• _EXERCISE TEXT_:
▽

While much of the country spent the last week of summer enjoying the last few days of sun, the National Labor Relations Board spent the week before its eponymous three-day weekend churning out a couple of important decisions.

A brief round-up of the Board’s recent activity in areas related to the intersection of Section 7 rights and independent contractors or non-employees, including related to leafletting and  misclassification issues, is discussed below.

Employers Can Legally Prohibit Non-Employees From Leafletting on Their Premises –Bexar County Performing Arts Center Foundation d/b/a Tobin Center for the Performing Arts and Local 23, American Federation of Musicians, Case 16-CA-193636 (N.L.R.B. August 23, 2019)

On August 23, the Board set new precedent, deciding that an employer can legally bar non-employees from leafleting on the employer’s premises even if those non-employees work for an on-site contractor.

The decision comes after an Administrative Law Judge (ALJ) ruled that the Bexar County Performing Arts Center Foundation illegally blocked members of the San Antonio Symphony from leafletting on the Center’s premises.  Though the members were Symphony employees, the Symphony used the Center for roughly 80% of its rehearsals and performances.  The dispute arose when members attempted to pass leaflets during a performance, criticizing the Ballet’s use of recorded-over live music.  The Center kicked them off the property.

The Board disagreed with the ALJ.  A majority of NLRB Chairman Ring and Members Emanuel and Kaplan found that contractor non-employees are not entitled to the same NLRA Section 7 access rights as statutory “employees are, and thus they are not entitled to the same access and protections.  The decision reverses prior cases holding the opposite, such as New York New York Hotel and Casino, 356 NLRB 907 (NLRB March 25, 2011) and Simon DeBartolo Group, 357 NLRB 1887 (NLRB December 30, 2011), which the current Board concluded wrongfully limited an employer’s Constitutional property rights.

△

• _EXTRACTED MATERIAL_:
▽

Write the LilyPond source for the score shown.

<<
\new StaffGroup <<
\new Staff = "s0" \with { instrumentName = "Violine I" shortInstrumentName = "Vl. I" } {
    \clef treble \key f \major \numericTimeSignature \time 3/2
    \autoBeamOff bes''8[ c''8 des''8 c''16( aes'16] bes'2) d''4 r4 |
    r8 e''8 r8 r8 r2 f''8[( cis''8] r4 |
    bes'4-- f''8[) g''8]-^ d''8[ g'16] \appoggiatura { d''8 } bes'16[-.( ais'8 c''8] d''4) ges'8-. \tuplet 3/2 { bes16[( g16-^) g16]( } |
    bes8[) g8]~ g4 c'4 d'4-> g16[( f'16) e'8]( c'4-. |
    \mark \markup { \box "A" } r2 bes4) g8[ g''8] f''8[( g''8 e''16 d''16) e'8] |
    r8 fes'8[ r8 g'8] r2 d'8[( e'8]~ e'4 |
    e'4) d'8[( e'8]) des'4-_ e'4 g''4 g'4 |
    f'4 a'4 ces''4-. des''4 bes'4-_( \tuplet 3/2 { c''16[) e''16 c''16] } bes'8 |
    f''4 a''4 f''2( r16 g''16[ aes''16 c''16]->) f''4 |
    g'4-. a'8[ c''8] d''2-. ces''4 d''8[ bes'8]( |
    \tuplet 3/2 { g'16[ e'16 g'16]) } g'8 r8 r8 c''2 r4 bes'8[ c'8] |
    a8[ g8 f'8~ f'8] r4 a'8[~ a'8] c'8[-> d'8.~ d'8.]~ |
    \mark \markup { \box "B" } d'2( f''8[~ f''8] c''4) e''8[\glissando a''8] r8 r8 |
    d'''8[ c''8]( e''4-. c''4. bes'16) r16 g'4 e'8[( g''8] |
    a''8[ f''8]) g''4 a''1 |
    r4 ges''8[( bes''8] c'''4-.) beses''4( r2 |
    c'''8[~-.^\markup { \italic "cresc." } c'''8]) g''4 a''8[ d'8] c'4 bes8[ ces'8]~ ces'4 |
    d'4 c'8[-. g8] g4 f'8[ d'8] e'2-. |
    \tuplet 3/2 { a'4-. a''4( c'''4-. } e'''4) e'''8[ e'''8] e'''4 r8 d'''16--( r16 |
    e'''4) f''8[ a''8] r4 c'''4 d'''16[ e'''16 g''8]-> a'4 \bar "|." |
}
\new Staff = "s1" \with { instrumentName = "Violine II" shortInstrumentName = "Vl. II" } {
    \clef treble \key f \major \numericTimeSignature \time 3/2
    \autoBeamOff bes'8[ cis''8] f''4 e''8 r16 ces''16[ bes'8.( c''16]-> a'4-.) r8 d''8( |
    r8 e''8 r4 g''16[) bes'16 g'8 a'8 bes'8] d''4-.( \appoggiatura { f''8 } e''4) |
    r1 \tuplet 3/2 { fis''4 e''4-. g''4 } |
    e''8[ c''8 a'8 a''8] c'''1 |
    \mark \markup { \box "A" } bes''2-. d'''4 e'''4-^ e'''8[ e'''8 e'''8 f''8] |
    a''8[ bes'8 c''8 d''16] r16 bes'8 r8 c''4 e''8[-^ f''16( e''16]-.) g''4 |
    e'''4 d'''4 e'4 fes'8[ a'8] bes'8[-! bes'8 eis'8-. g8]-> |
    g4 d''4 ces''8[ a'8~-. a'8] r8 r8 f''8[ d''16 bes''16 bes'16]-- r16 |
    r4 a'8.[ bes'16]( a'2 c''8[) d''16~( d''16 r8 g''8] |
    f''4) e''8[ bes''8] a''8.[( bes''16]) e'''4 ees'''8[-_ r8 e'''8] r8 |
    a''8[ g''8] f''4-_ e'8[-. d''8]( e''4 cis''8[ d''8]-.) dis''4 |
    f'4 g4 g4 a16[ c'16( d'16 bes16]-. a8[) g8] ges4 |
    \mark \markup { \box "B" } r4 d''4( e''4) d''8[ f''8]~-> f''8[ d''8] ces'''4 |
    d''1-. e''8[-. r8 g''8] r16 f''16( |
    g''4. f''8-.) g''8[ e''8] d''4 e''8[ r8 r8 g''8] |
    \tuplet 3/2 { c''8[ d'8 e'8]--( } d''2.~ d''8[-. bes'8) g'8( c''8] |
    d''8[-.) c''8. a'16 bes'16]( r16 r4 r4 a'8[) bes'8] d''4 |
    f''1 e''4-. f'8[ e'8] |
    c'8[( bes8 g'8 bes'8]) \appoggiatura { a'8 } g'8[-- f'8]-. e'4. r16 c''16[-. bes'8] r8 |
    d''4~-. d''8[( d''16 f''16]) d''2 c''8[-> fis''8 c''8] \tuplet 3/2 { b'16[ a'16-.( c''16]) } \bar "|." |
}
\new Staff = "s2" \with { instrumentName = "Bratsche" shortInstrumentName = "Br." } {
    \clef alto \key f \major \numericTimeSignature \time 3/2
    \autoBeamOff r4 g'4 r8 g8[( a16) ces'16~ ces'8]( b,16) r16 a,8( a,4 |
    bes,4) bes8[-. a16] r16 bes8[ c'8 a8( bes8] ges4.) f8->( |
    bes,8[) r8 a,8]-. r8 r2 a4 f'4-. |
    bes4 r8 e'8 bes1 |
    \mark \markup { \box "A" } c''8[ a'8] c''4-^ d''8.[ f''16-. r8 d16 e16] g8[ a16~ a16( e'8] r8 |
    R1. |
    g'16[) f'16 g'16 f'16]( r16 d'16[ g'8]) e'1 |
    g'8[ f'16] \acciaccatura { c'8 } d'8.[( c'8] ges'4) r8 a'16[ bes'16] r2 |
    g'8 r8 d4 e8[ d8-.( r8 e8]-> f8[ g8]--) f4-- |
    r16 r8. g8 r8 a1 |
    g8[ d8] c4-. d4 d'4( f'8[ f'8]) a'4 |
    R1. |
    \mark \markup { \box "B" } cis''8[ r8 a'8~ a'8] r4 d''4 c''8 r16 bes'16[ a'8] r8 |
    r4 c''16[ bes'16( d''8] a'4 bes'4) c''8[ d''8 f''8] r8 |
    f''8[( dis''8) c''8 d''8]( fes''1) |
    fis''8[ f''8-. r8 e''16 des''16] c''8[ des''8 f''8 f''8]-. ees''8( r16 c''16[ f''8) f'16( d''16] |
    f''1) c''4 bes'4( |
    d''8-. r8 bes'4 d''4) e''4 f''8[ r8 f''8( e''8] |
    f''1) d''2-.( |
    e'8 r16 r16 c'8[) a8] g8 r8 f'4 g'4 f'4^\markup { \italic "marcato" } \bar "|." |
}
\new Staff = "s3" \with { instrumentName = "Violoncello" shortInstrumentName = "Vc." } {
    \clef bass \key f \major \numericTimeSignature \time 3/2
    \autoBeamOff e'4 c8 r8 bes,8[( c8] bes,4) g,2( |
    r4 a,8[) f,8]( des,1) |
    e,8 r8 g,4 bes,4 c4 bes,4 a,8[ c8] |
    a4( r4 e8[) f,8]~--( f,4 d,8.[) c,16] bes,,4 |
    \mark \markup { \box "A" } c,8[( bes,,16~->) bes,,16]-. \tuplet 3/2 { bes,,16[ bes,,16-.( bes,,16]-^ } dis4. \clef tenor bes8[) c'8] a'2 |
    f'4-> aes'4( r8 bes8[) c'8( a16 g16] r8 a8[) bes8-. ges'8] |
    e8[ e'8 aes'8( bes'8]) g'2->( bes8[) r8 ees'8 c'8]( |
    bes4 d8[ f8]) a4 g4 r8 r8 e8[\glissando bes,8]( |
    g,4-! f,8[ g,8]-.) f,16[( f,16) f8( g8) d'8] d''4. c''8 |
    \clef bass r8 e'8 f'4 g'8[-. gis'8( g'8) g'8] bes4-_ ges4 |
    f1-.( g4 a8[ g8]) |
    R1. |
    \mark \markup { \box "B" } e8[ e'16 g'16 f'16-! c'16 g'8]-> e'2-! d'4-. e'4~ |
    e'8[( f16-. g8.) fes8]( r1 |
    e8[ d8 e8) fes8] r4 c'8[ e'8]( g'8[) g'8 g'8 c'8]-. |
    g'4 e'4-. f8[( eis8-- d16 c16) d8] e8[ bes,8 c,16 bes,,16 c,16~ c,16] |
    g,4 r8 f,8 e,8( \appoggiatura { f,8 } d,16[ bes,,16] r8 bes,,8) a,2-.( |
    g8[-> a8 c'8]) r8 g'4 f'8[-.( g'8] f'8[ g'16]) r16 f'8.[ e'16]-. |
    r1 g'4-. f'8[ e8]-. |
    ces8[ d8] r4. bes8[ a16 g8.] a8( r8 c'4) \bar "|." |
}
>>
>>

△

• _ACTIVITY 1_: Translate this sentence from the labor board article into Spanish: "The Center kicked them off the property."
• _ACTIVITY 2_: Pick up the article on the labor board decisions after its last sentence and continue it.
None of the items affect this exercise.

• _TASK RESPONSE 1_: El Centro los echó de la propiedad.

• _TASK RESPONSE 2_:
In her dissent, Member McFerran criticized the majority for not only “scal[ing] back labor law rights for…employees who work regularly on property that does not belong to their employer,” but also for reversing precedent without any public input.

Overall, the ruling allows employers the right to prevent non-employees from leafletting on their premises.  However, the Board did carve-out workers who are not employed by the property owner but work “regularly and exclusively” on said property, without other “reasonably nontrespassory” ways of advocating their position, who must be permitted access.

Misclassifying Workers Does Not Violate the NLRA – Velox Express, Inc. and Jeannie Edge, Case 15-CA-184006 (N.L.R.B. August 29, 2019)

On August 29, in an anticipated decision, the Board held that an employer that misclassifies employees as independent contractors does not violate the NLRA.

In this case, Velox Express misclassified its employees as independent contractors, and an ALJ found that doing so violated the Act because independent contractors inherently fear reprisal for asserting protected rights reserved for employees.  The Board’s majority of NLRB Chairman Ring and Members Emanuel and Kaplan disagreed.  While the Board confirmed that Velox Express misclassified employees as independent contractors, the majority did not agree that misclassification alone interfered with Section 7 rights.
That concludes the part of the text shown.